> **Exercise goal**: Pictures must not appear in the copy. Restate exactly the lines below from the one with "right hip: (533, 107, -7)" through the one with "right shoulder: (544, 326, -16)", inclusive.

> **Dataset records**:

[Start of Attachment]

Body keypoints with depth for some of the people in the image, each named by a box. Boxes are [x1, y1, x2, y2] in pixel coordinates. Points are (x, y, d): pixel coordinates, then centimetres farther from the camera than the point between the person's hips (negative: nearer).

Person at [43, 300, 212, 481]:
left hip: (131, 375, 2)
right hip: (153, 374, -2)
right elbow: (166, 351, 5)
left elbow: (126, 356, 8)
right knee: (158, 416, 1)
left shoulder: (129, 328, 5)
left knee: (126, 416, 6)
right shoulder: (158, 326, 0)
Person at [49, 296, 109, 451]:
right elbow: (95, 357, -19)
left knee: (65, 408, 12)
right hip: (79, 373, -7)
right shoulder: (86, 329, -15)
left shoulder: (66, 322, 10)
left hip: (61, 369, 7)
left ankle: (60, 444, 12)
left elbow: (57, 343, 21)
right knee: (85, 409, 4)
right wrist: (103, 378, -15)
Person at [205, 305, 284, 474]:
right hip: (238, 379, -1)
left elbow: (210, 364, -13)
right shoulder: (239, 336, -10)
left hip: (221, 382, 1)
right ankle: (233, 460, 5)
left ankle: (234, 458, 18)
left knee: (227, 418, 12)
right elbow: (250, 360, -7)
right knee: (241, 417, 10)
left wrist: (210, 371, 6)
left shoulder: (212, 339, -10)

[End of Attachment]
[Start of Attachment]

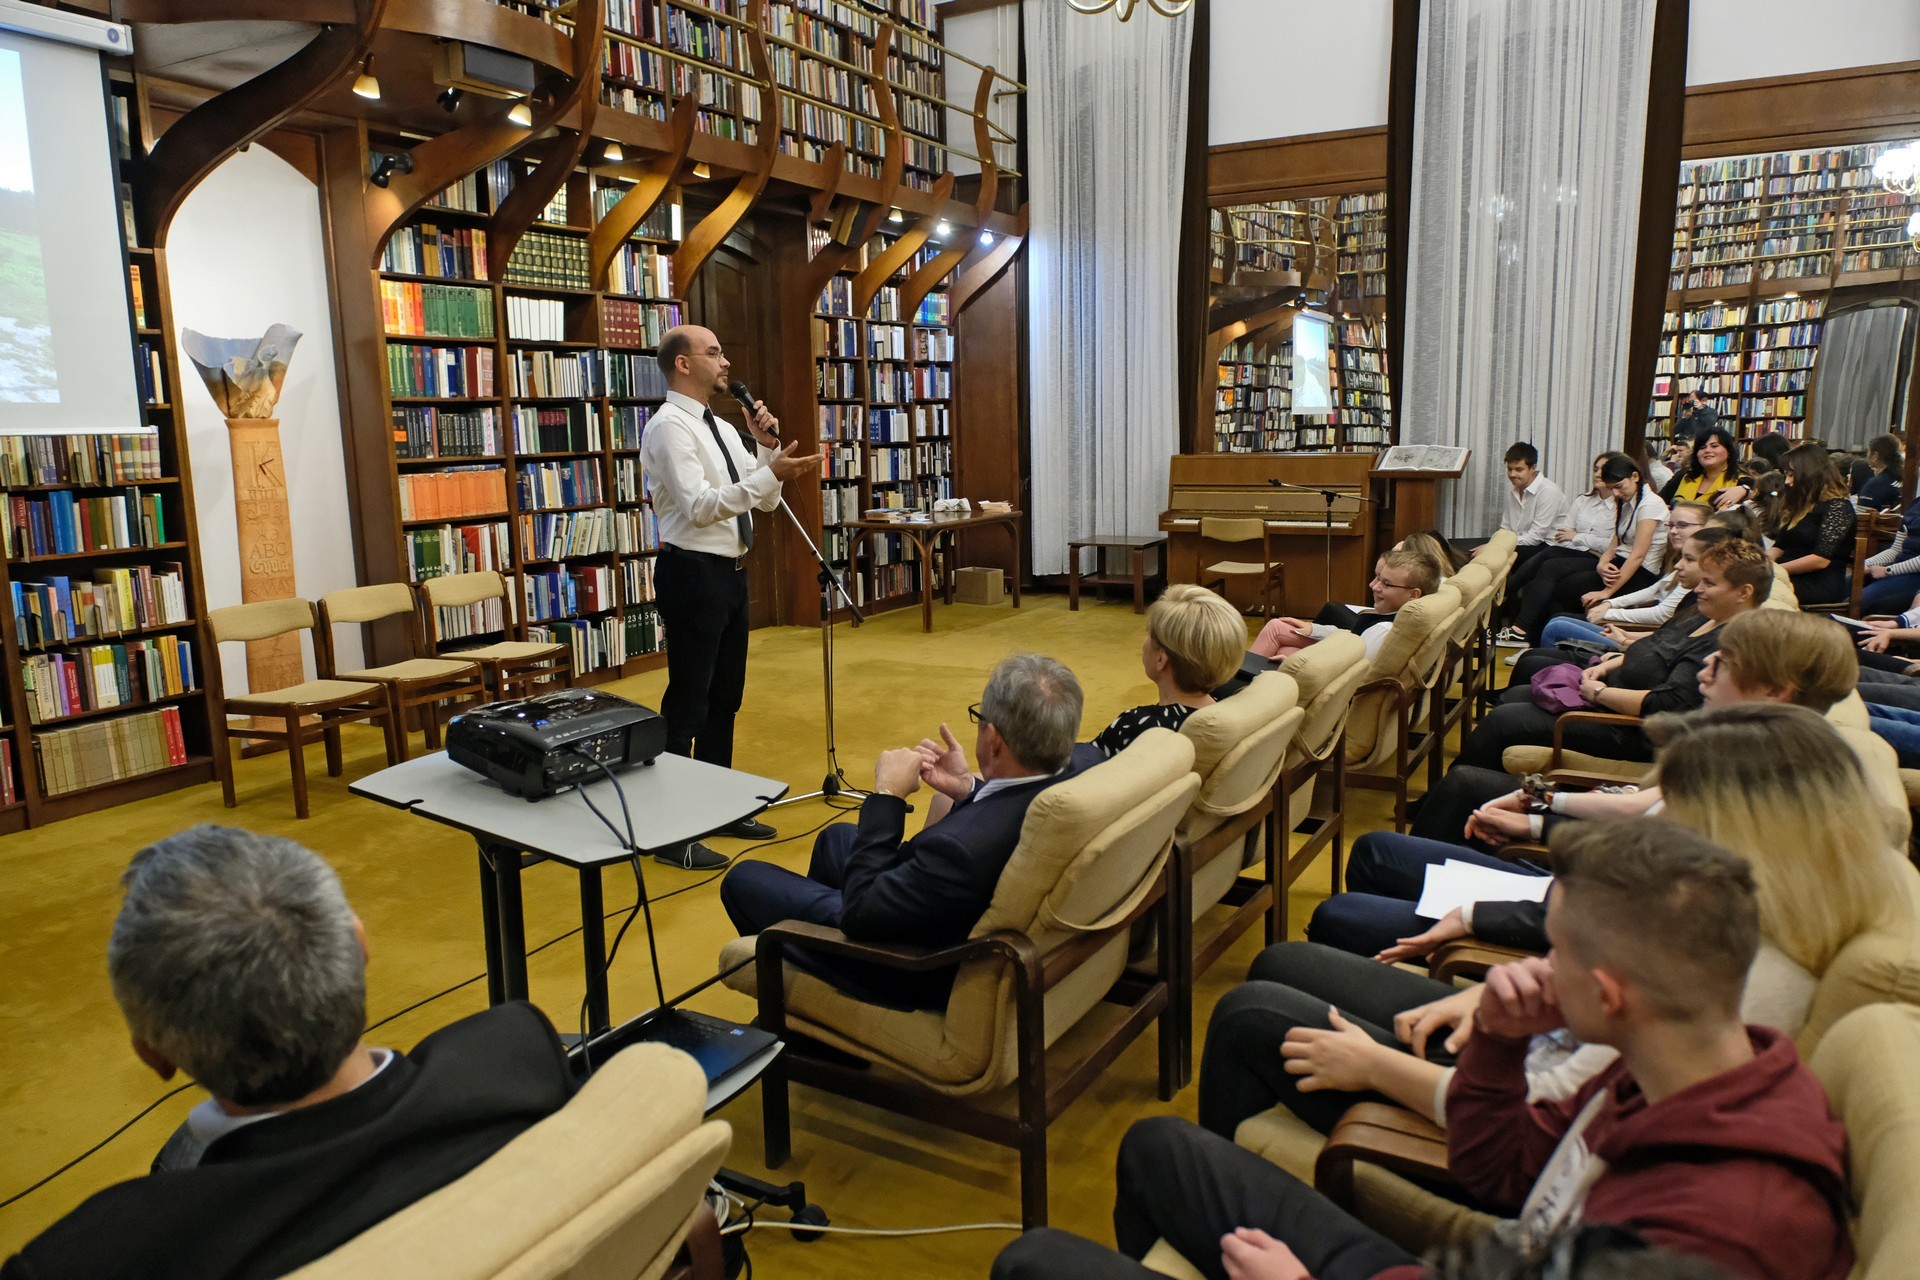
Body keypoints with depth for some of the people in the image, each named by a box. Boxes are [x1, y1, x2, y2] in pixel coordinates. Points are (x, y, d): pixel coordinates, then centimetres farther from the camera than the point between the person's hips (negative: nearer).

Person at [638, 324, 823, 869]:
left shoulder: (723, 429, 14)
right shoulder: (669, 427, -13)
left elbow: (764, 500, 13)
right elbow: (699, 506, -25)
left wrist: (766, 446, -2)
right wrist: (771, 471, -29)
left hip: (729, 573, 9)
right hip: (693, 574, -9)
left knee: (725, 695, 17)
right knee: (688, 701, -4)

[End of Attachment]
[Start of Attachment]

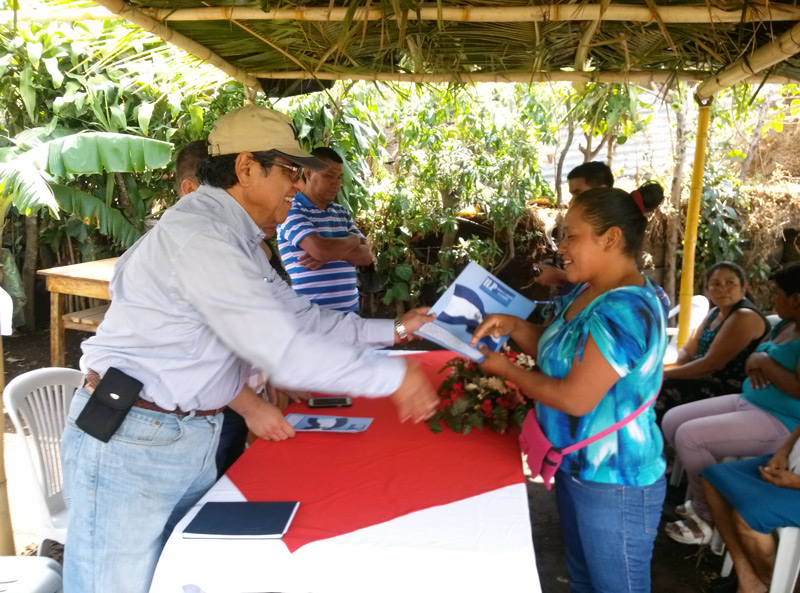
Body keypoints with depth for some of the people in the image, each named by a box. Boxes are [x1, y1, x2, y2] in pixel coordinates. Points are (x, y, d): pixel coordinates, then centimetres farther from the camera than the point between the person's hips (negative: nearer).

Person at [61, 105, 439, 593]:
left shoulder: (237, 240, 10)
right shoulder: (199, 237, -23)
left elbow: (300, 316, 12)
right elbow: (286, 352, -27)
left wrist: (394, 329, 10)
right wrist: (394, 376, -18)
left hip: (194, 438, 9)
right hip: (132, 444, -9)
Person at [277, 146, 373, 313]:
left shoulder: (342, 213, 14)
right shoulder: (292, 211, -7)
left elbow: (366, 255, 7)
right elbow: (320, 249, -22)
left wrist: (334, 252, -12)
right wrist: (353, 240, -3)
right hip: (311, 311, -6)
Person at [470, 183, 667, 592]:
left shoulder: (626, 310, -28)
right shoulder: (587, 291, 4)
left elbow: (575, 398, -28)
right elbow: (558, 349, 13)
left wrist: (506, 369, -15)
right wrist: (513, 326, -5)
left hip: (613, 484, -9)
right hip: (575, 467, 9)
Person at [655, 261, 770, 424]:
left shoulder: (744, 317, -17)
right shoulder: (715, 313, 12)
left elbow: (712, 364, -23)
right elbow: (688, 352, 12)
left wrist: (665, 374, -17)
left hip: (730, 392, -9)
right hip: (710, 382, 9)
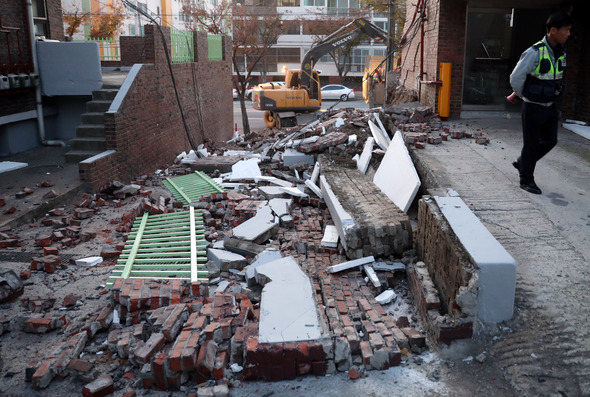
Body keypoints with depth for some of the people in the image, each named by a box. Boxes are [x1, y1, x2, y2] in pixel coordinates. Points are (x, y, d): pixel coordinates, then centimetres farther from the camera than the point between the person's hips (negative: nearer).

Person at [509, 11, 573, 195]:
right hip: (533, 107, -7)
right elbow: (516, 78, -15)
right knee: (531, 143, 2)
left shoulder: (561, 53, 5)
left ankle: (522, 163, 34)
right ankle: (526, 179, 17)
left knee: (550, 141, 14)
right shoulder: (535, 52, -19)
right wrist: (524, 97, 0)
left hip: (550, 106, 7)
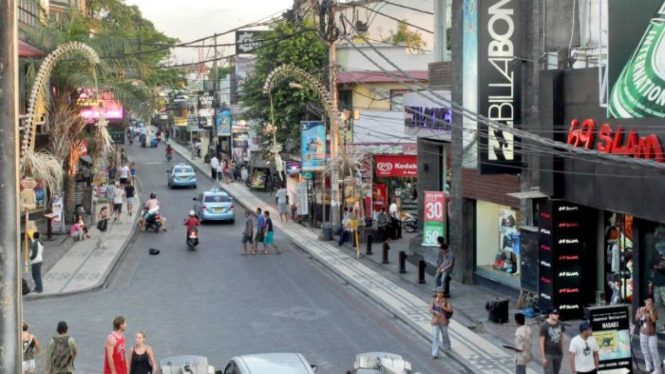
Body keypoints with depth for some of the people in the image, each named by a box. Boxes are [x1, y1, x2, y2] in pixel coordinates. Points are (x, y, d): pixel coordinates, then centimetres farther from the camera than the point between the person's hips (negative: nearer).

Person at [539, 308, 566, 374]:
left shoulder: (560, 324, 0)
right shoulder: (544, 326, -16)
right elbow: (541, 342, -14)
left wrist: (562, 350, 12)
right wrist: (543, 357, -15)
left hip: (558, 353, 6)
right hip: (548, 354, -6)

[End of Attachment]

> **Exercise response**:
right hip: (533, 107, -7)
right elbow: (516, 78, -15)
right knee: (531, 143, 2)
left shoulder: (561, 53, 5)
left ankle: (522, 163, 34)
right ankle: (526, 179, 17)
left knee: (550, 141, 14)
right shoulder: (535, 52, -19)
right wrist: (524, 97, 0)
left hip: (550, 106, 7)
Body keypoints with depth for some of the people in the image, each named by a box. Boxes are [x1, y1, x2, y2] in pixel coordinates. Points are (x, y, d): pixel coordinates, then centimetres farther from the camera than the point between the person's hips (negative: nearer).

Person at [539, 308, 566, 374]:
left shoulder: (560, 324, 0)
right shoulder: (544, 326, -16)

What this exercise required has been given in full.